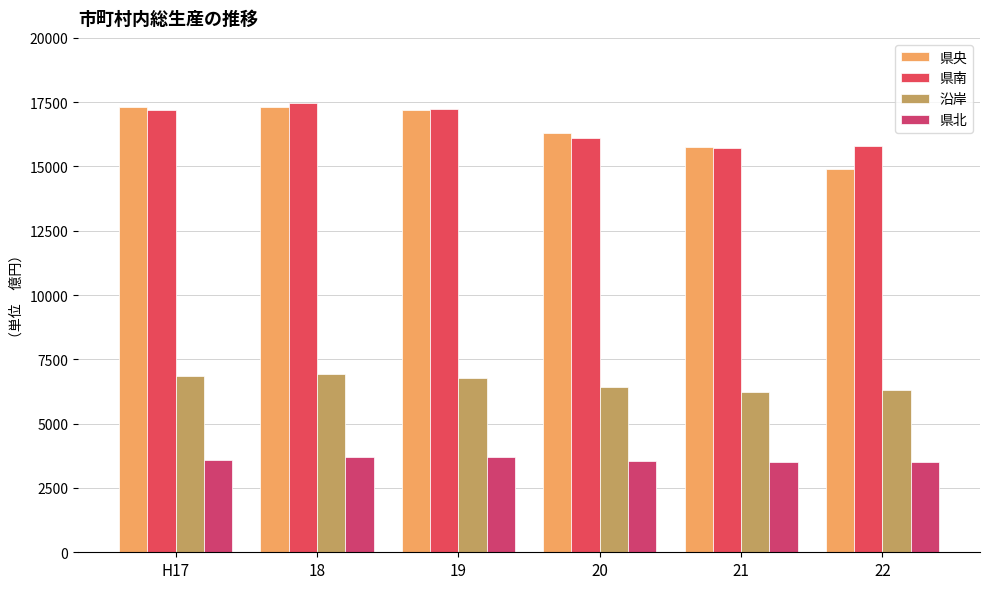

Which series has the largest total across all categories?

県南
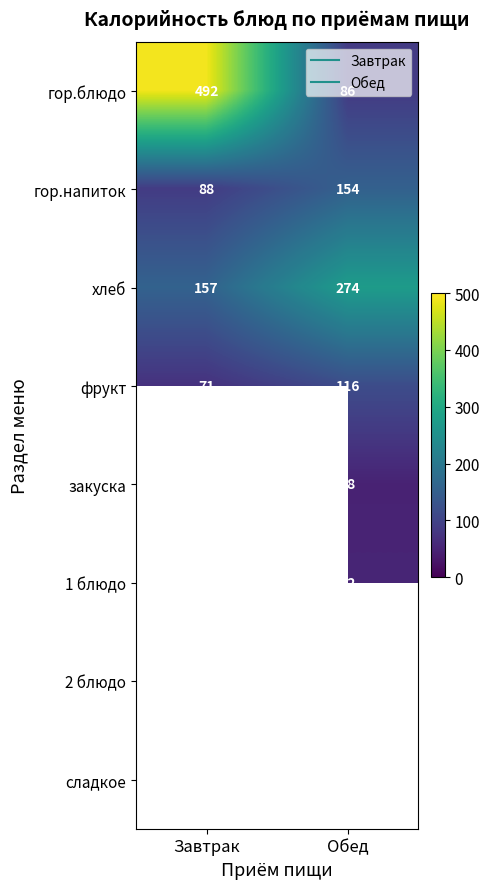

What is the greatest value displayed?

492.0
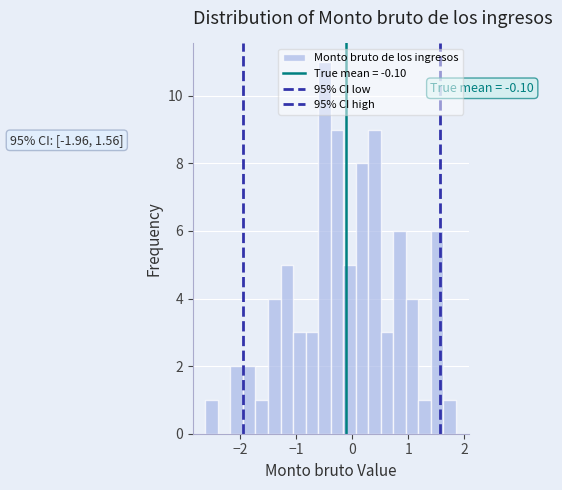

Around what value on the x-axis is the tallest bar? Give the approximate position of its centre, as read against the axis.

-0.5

- **To-do item**
Copy out all of the records above exactly as they appear, but leave out the pictures.

- **Response area**
Which series has the largest total across all categories?

県南

What is the greatest value displayed?

492.0

Around what value on the x-axis is the tallest bar? Give the approximate position of its centre, as read against the axis.

-0.5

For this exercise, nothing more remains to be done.